HUNTSVILLE, Ala. (WAFF) - Tianaa Red, Tianaa White, Za Za Red: these names may not mean anything to you.
But for some, they are painful reminders of addiction and loss.
They’re dietary supplements, not approved by the FDA, sold at convenience stores.
If you take enough, some say it gives off a high, similar to heroine.
On Tuesday, we told you about a bill in Montgomery trying to get them off store shelves, but a state committee may beat them to it.
Phillip Hundley says if it weren’t for the Tianaa pills, two of his friends he met at His Way would still be here today.
The pills are marketed as a dietary supplement and contain the drug tianeptine. It’s used to treat depression in some countries.
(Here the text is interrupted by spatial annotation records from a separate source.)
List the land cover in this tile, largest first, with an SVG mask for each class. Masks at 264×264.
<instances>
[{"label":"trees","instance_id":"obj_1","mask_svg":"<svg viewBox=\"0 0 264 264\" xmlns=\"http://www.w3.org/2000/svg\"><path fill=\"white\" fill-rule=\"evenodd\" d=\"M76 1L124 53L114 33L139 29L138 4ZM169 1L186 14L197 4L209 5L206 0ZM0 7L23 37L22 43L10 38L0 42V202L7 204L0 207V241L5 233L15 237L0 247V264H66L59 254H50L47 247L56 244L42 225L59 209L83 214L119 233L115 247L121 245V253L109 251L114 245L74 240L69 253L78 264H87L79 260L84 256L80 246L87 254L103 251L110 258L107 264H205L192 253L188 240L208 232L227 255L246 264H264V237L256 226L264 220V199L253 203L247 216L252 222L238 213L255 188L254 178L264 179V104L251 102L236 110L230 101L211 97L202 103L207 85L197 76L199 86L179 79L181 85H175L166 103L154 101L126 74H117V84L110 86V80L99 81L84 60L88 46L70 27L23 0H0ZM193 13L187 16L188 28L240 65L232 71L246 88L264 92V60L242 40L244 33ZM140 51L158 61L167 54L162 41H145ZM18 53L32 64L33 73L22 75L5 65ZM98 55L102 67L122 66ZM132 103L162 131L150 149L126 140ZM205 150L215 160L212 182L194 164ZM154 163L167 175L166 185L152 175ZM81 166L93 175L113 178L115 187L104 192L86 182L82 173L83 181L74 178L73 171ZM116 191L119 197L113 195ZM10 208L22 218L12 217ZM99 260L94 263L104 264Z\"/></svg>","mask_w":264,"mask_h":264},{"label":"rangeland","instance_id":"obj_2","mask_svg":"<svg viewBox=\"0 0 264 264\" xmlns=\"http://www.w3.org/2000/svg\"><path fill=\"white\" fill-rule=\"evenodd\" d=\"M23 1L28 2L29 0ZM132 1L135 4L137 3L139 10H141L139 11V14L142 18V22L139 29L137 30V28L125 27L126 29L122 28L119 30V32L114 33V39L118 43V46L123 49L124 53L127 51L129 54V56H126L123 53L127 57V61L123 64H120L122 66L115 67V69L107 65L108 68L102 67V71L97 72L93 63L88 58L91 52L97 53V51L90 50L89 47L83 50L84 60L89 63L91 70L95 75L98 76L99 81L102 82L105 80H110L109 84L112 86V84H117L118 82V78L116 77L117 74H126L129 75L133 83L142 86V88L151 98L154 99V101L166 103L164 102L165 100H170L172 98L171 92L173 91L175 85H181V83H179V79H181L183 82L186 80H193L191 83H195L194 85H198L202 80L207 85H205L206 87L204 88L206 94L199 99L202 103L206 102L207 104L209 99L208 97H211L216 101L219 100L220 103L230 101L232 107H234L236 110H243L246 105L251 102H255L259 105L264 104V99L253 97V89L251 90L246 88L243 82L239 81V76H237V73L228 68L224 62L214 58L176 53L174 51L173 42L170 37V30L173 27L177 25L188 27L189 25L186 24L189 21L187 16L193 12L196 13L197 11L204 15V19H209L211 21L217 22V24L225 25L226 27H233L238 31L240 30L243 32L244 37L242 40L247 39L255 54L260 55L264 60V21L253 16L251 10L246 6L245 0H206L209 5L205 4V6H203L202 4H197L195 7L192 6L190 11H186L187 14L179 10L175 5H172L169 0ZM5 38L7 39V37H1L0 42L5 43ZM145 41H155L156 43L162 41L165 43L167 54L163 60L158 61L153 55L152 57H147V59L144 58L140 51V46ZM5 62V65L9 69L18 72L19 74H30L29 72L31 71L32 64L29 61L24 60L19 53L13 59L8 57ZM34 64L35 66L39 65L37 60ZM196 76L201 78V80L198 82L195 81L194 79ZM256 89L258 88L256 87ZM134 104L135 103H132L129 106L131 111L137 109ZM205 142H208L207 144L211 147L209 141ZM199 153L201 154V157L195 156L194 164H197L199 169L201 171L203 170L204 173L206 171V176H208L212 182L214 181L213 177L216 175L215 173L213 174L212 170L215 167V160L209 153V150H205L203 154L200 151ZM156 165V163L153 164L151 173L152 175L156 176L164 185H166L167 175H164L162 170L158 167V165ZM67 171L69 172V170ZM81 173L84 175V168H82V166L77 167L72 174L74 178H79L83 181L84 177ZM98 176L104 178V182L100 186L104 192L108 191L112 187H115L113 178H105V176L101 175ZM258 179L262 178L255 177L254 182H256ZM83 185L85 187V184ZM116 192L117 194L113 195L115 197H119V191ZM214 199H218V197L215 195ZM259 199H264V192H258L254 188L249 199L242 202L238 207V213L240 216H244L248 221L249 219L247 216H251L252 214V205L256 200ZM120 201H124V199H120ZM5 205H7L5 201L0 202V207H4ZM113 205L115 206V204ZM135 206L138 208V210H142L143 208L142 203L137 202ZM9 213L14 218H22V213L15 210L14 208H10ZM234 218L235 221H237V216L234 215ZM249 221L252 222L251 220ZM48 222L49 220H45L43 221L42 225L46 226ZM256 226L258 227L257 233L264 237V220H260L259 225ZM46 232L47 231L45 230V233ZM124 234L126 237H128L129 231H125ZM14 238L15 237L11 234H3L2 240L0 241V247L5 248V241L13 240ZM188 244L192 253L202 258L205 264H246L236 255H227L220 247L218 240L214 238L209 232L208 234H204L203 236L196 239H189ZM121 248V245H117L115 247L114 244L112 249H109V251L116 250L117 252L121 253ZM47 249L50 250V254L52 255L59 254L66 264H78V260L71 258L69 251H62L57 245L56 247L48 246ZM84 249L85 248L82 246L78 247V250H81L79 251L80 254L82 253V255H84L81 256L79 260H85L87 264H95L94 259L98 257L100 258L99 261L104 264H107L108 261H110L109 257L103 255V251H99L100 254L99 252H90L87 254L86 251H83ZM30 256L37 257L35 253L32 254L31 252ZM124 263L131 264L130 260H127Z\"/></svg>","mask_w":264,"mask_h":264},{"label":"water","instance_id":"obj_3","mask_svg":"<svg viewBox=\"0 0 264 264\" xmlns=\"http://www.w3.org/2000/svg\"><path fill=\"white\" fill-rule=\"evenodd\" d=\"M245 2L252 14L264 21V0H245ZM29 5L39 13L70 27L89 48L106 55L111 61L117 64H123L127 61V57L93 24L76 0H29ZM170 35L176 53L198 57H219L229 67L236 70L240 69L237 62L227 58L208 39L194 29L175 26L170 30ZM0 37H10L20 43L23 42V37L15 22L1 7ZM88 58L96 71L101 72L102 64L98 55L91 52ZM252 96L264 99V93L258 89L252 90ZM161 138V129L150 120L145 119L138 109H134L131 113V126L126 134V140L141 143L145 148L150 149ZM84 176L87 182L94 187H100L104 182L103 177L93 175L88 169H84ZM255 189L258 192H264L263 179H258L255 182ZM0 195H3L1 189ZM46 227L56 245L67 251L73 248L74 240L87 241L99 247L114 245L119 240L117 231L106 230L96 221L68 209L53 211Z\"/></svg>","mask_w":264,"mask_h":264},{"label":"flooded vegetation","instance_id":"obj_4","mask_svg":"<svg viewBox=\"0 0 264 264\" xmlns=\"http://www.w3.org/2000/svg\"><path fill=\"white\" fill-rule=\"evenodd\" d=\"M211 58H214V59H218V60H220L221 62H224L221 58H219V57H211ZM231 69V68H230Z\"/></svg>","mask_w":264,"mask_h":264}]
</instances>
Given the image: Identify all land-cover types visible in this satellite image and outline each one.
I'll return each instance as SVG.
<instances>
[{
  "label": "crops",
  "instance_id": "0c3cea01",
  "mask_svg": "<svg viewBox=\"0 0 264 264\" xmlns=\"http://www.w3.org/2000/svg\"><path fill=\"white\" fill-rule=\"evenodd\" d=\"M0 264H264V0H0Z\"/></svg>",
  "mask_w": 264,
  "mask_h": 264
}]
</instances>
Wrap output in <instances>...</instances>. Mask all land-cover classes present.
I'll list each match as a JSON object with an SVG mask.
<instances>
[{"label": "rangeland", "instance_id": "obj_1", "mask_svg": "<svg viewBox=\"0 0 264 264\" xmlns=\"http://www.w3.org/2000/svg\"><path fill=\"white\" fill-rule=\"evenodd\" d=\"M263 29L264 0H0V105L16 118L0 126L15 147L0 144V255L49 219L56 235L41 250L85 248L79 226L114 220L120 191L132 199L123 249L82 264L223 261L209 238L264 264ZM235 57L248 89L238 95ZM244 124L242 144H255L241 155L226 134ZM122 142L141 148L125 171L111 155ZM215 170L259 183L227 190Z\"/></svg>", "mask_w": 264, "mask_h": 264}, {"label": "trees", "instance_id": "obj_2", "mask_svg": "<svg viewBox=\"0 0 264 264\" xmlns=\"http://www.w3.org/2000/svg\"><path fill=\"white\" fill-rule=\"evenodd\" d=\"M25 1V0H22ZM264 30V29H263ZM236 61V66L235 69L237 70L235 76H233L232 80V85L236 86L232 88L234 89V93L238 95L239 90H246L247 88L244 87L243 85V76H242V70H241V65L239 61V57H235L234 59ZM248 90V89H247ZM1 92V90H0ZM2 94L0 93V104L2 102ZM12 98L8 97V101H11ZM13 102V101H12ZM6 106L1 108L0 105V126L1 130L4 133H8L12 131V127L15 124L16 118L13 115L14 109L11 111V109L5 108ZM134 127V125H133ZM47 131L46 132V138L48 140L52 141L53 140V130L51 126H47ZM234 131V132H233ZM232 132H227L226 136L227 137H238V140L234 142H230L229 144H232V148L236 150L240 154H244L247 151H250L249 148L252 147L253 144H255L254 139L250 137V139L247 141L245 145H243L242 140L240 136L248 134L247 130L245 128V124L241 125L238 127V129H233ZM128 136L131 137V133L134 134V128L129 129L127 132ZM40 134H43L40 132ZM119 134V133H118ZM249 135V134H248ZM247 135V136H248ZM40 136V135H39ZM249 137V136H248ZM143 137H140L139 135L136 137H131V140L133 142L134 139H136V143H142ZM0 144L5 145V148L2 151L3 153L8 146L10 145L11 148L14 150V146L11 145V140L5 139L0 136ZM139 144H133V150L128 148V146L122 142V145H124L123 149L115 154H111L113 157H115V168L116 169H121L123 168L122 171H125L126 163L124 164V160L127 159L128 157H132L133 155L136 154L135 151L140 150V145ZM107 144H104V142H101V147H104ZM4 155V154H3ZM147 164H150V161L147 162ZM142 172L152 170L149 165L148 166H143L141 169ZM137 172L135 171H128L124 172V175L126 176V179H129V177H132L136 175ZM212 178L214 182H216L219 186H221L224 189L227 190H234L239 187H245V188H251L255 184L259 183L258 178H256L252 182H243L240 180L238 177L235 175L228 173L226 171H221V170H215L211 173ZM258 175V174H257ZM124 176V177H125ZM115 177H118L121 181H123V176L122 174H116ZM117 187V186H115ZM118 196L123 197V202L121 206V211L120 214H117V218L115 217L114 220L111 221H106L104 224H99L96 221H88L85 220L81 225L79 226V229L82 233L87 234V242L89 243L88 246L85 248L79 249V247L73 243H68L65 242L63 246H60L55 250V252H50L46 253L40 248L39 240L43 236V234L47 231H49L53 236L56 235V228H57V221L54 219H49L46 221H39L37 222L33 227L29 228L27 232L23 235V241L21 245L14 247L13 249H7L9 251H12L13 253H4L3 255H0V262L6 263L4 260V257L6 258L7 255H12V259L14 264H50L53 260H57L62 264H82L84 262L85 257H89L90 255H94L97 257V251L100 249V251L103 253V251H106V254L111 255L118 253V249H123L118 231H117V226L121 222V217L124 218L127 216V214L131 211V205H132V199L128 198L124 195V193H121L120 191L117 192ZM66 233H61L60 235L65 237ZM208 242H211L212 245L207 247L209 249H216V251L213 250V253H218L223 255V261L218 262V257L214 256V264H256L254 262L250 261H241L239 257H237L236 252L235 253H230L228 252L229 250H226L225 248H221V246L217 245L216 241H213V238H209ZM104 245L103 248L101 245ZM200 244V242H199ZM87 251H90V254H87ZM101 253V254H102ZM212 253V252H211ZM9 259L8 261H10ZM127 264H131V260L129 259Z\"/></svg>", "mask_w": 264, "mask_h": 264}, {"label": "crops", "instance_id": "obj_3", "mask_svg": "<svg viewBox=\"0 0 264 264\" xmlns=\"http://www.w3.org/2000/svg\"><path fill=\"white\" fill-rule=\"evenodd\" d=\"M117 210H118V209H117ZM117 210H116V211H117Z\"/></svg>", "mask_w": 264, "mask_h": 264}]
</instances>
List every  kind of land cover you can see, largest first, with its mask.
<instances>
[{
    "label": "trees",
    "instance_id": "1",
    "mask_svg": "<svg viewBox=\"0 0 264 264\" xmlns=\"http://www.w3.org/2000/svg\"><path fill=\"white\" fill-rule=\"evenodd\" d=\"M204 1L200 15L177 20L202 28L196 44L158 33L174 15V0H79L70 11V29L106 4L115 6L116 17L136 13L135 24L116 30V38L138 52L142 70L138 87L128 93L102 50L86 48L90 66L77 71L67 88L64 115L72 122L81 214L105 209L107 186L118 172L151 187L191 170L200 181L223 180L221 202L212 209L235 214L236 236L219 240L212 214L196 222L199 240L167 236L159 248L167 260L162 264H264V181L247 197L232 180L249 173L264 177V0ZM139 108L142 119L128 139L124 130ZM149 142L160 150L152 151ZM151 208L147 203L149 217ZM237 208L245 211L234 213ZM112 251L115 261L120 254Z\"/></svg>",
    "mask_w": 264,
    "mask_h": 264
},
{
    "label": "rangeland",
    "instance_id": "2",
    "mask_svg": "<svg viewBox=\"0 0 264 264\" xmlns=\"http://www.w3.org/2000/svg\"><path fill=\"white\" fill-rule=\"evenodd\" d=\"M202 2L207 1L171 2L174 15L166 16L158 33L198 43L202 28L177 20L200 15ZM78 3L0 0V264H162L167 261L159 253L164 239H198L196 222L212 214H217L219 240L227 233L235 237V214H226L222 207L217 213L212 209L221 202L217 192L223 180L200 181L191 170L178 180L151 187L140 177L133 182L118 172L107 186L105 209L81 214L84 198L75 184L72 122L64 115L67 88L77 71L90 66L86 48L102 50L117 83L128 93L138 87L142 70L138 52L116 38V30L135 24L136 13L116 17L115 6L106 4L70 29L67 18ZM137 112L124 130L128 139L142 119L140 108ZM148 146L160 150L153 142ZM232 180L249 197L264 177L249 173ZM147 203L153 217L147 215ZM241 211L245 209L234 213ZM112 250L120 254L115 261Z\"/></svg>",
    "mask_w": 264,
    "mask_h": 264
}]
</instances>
But when you take too much at one time, it works like an opioid and can cause addiction and withdrawals.
The problem? You can find them behind the counter at most gas stations.
Hundley says he knows many who have become addicts.
“It just kind of set the stage to relapse on heroin. Cause that’s the closest thing that the Tianaas feel like,” Hundley said.
Phillip Hundley is no stranger to addiction.
“I was on meth for 20 years and there were times that I thought that I was going to die doing meth. Not as a result of the drug, I just did not think I was ever going to get off of it,” he said.
He came to His Way to get clean last May.
That’s where he met multiple people, including his friend Jon Brown, who used the supplement to fill a void.
“Just the availability of the Tianaas just made it so easy for him to slip right back into addiction,” Hundley said.
Rather than get through the withdrawal period, Hundley says two of his friends switched to the Tianaas.
The pills cost between $18 and $34 a bottle and do not show up on a drug test.
“It’s just living agony for a few weeks. A sober, logical person would see that and think, just go through the two weeks and get over it, but it’s not that easy,” Hundley said.
Brown’s father says his son was making remarkable progress, but if Tianna wasn’t easily available, he would have rid himself of his addiction and not relapsed on heroin after leaving the program.
“It’s my belief that they would be alive today if it weren’t for the Tiannas,” Hundley said.
If they are pulled from the shelves on March 15, Hundley hopes those addicted will get help.
“There’s out patient programs, there’s the rediscovery down at the Saving Way Thrift Store down on University. Seek help because addiction isn’t something that you can overcome by yourself,” he said.
The state committee with the State Board of Health voted to make tianeptine a Schedule II drug in January, banning it from stores.
If the ban goes through without being challenged, it won’t need legislation to be illegal.
It would mean tianeptine products would be banned come March 15.